In my case, the dashboard was showing the outdated value for hours (and a warning was active too) .
Also, running the bloat calculation query manually did not return the calculated bloat value for that specific index at all (the row was absent). In summary:
- netdata dashboard (both local node and netdata cloud) was showing an outdated value, 72%
- a different bloat calculation query was showing 21%
- netdata's bloat calculation query was omitting that specific index from bloat calculation results
@cuu508 I understood that, thanks! I think I fixed it in #17598
a different bloat calculation query was showing 21%
Netdata uses bloat query from bucardo/check_postgres. I am not a Postgres expert, so I can't say which query is better/more correct.
Ah, sorry, I missed the referenced commit!

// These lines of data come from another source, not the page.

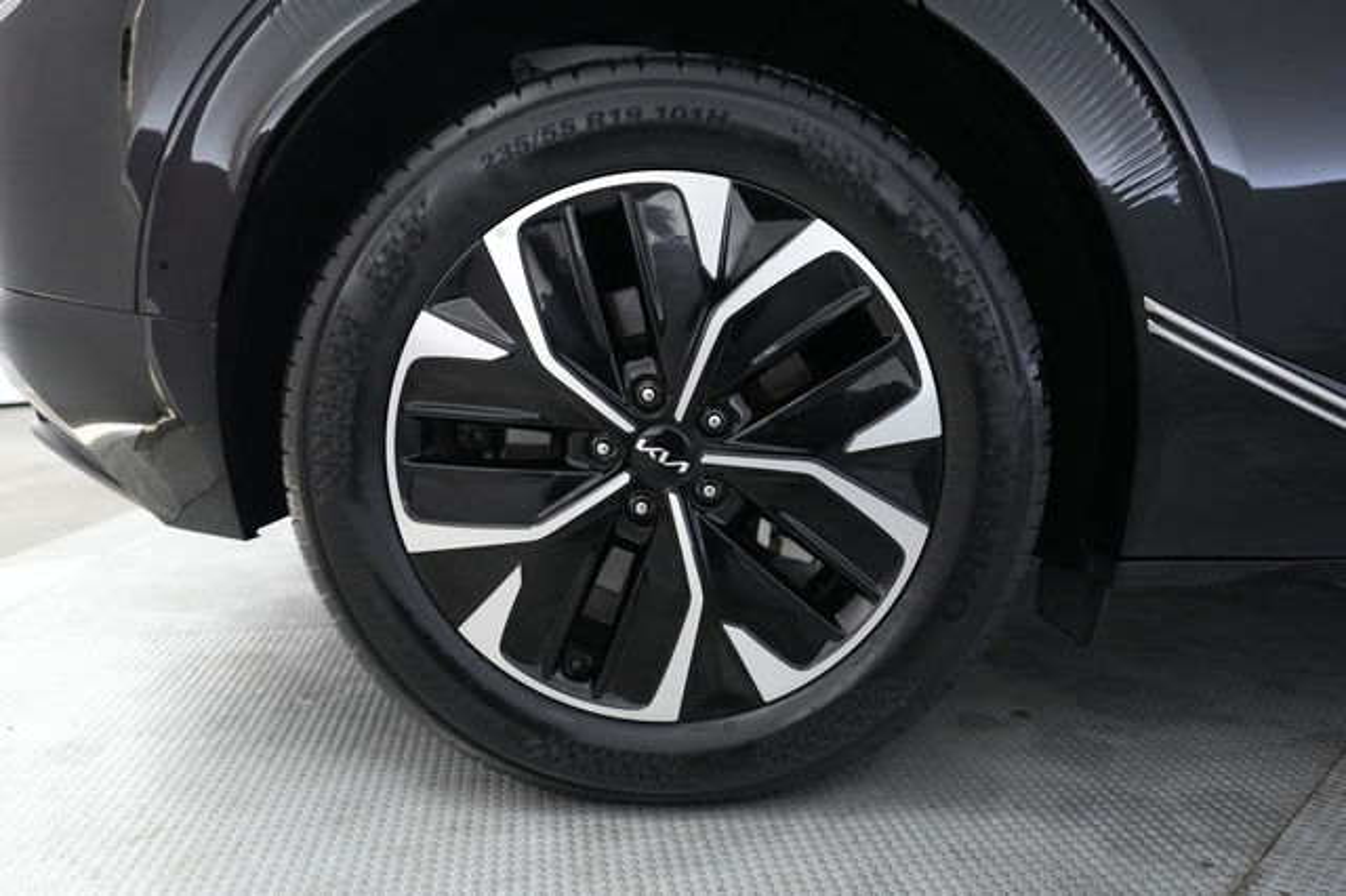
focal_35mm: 25
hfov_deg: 71.5
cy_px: 448
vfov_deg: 51.2
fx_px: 934
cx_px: 673
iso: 5000
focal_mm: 25
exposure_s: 1/160
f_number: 2.8
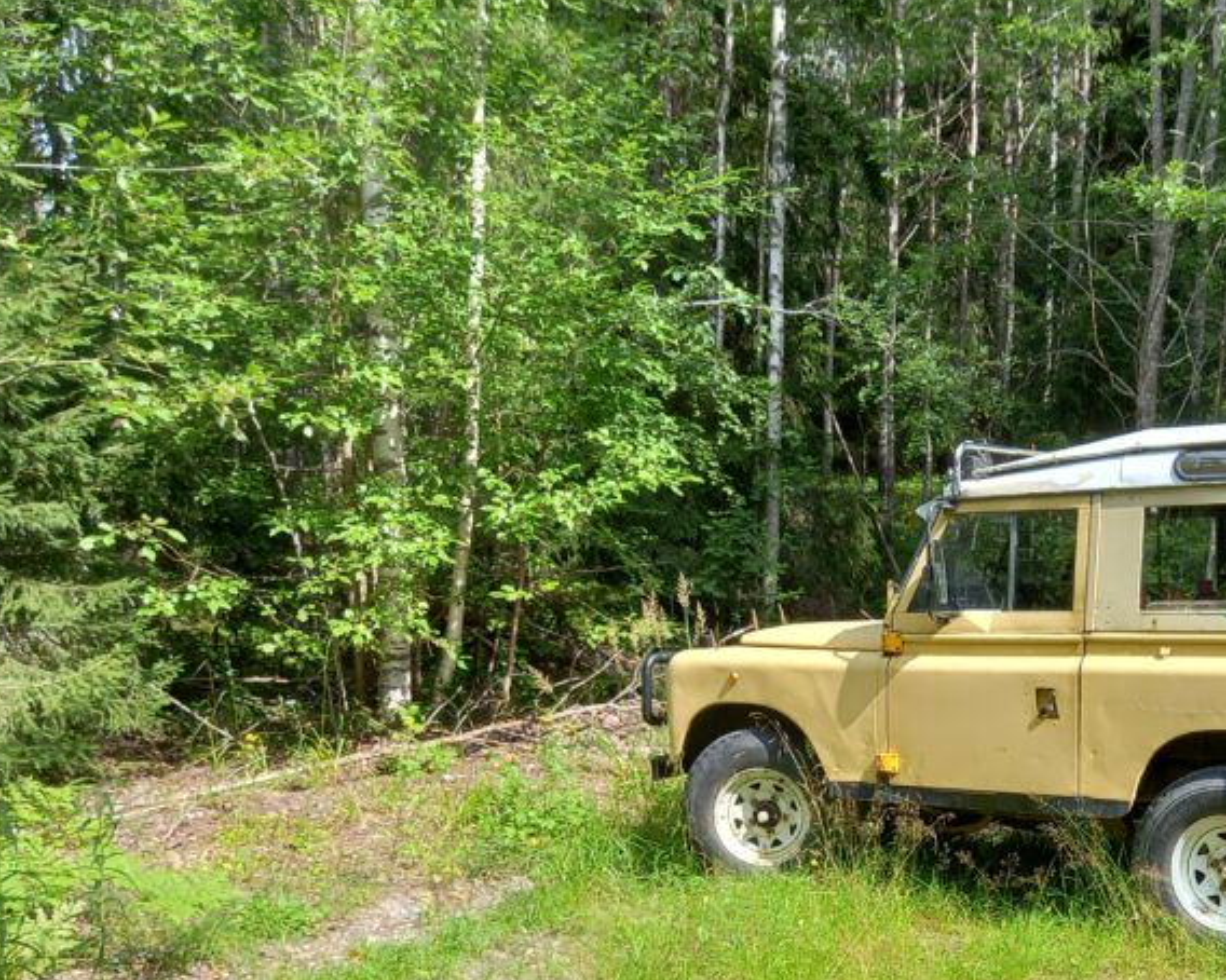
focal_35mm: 44
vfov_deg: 33.2
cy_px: 779
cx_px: 866
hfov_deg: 41.2
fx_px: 1596
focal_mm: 4.6
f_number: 2
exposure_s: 1/154
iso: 25
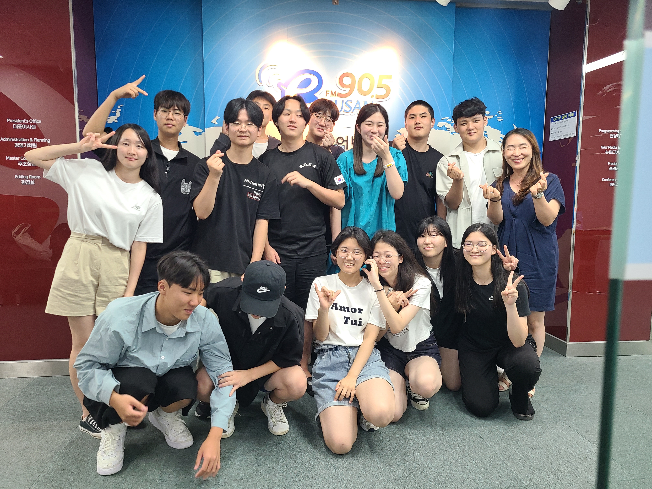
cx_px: 326
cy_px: 244
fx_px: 490
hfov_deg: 67.3
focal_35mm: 26
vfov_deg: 53.1
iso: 160
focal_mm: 5.4
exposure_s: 1/60
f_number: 1.8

I compared bucardo's and netdata's bloat calculation queries. They are identical except the netdata version has at the very end:
WHERE sml.relpages - otta > 10 OR ipages - iotta > 10
I think this is the bit responsible for netdata missing bloat data for some of my indexes. I have one particular index for which bucardo's query calculates ibloat as 0.5:
-[ RECORD 91 ]---+-----------------------------------------------------
db | ***
schemaname | public
tablename | api_ping
tups | 108233496
pages | 1469731
otta | 1637553
tbloat | 0.9
wastedpages | 0
wastedbytes | 0
wastedsize | 0 bytes
iname | api_ping_pkey
itups | 107589248
ipages | 522850
iotta | 1000750
ibloat | 0.5
wastedipages | 0
wastedibytes | 0
wastedisize | 0 bytes
totalwastedbytes | 0
But since ipages is lower than iotta, it is omitted from the netdata version.
The other query calculates the bloat as 43% for this same index. (edit:) but some of the calculated bloat values looked wacky, -247% and such. In the bucardo query at least all ibloat values were zero or positive)